Exercise goal:
Rewrite the data below with each "phylum" renamed to "division", leaving every other line unchanged. Omit the pictures from your answer.

-- BEGIN Given data --

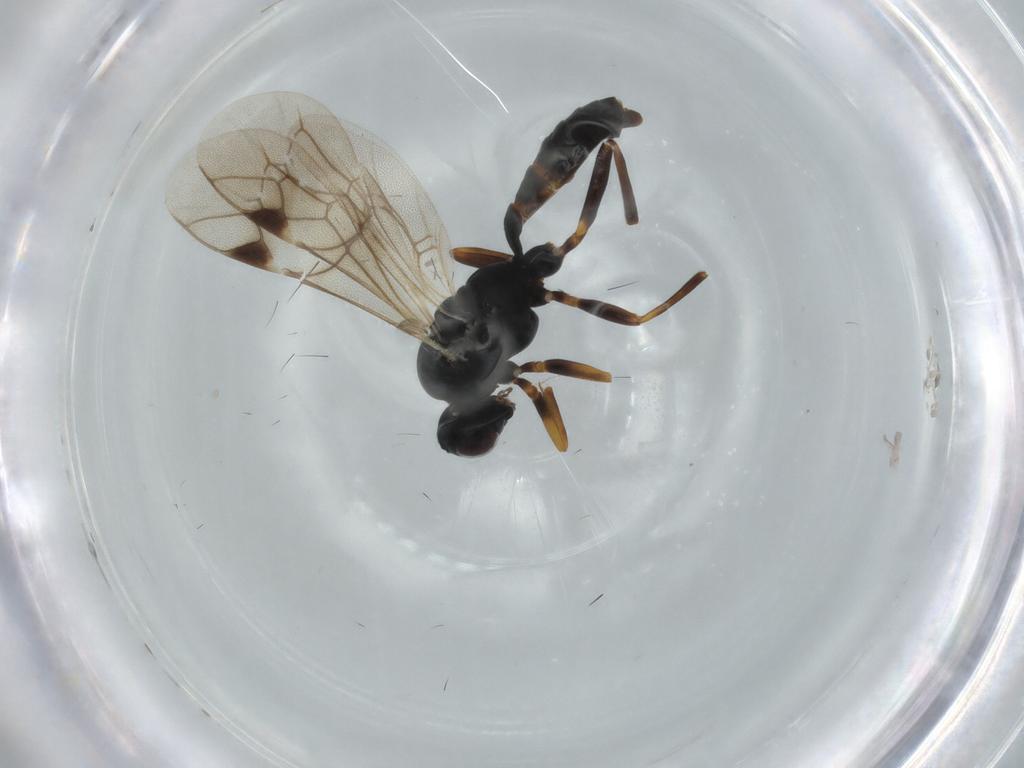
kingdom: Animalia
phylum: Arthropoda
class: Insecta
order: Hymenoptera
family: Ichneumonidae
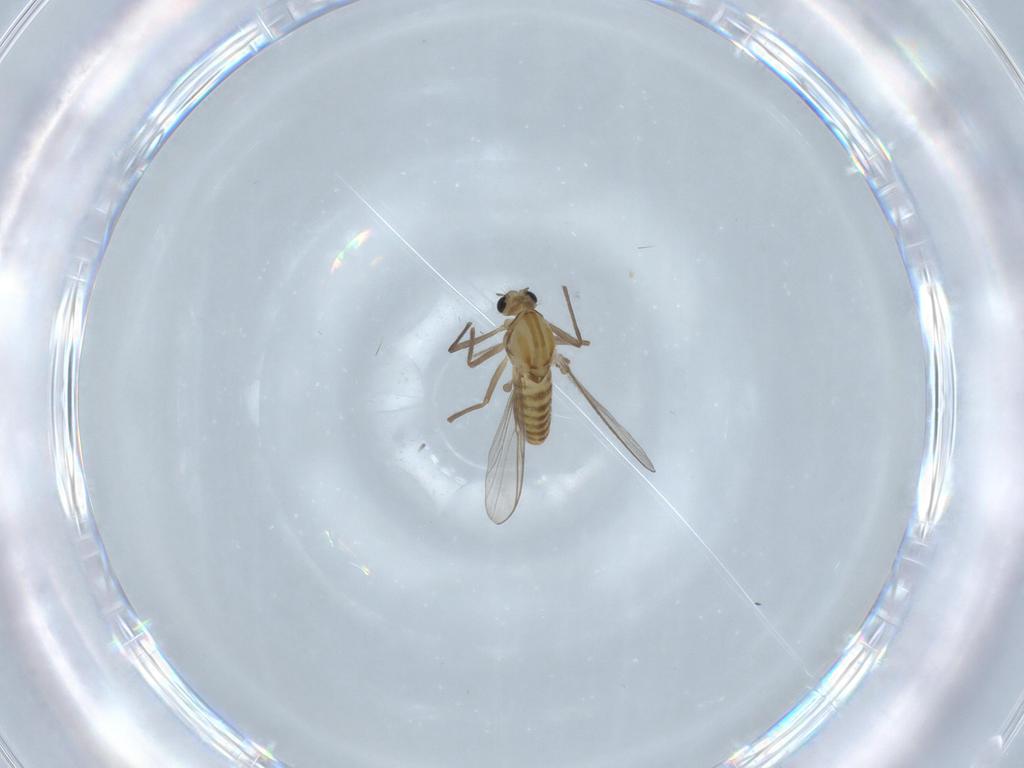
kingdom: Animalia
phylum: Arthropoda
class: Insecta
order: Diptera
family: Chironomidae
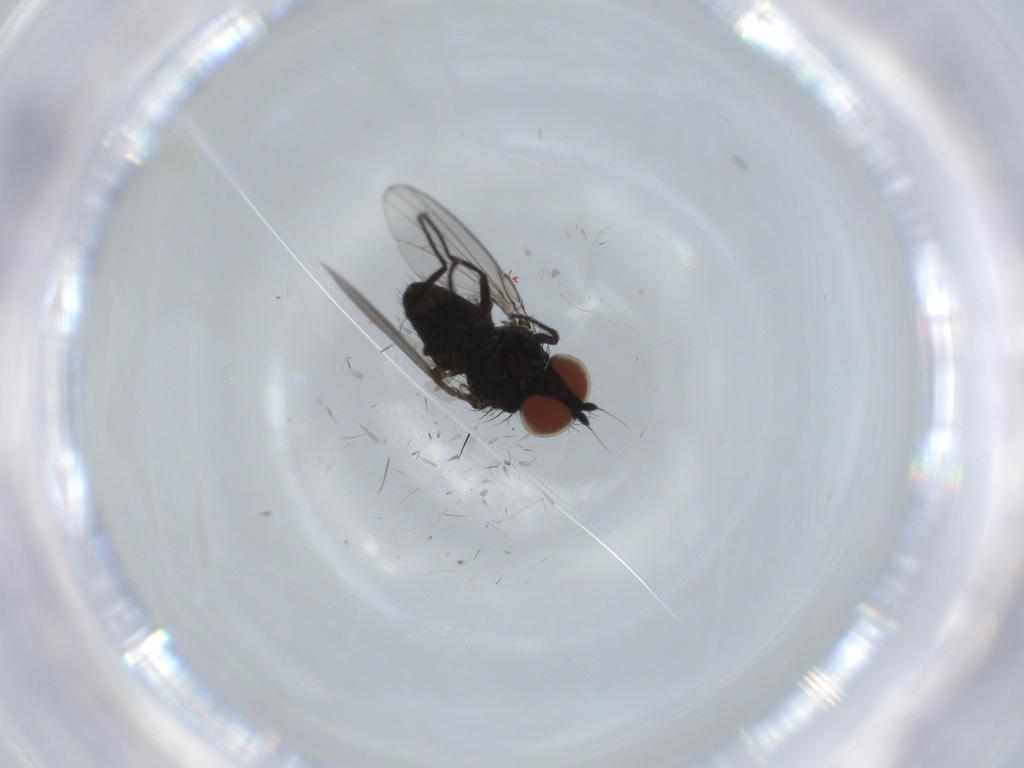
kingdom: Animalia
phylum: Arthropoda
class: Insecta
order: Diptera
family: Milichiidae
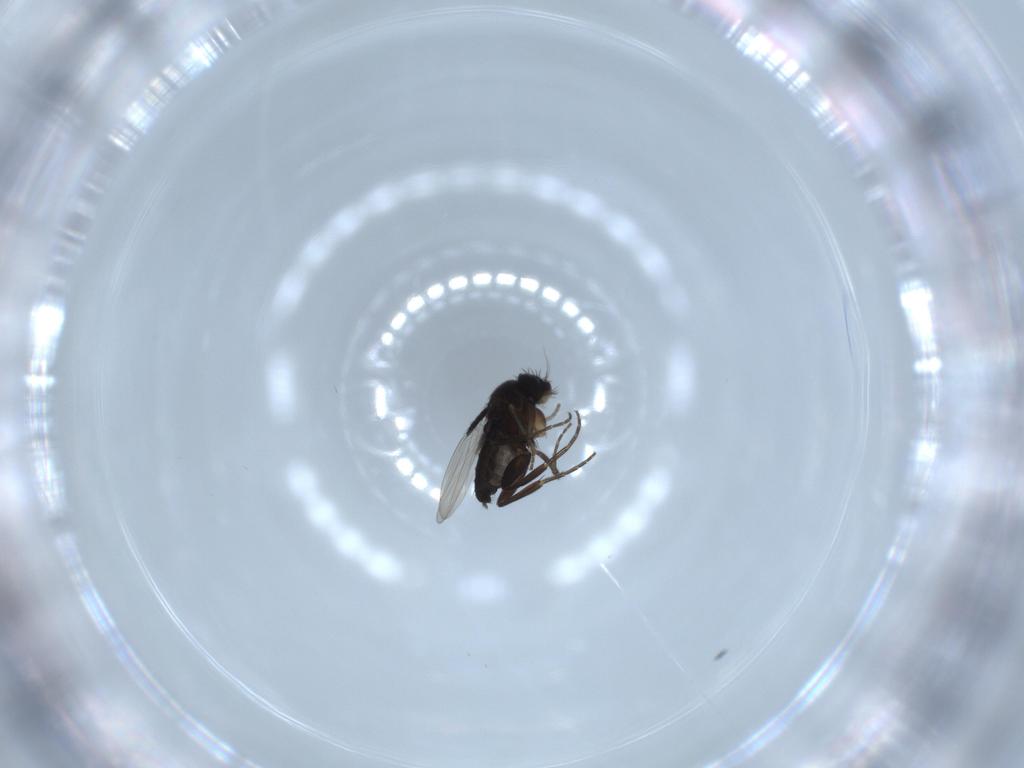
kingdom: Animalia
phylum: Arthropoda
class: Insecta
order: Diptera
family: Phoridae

-- END Given data --

Solution:
kingdom: Animalia
division: Arthropoda
class: Insecta
order: Hymenoptera
family: Ichneumonidae
kingdom: Animalia
division: Arthropoda
class: Insecta
order: Diptera
family: Chironomidae
kingdom: Animalia
division: Arthropoda
class: Insecta
order: Diptera
family: Milichiidae
kingdom: Animalia
division: Arthropoda
class: Insecta
order: Diptera
family: Phoridae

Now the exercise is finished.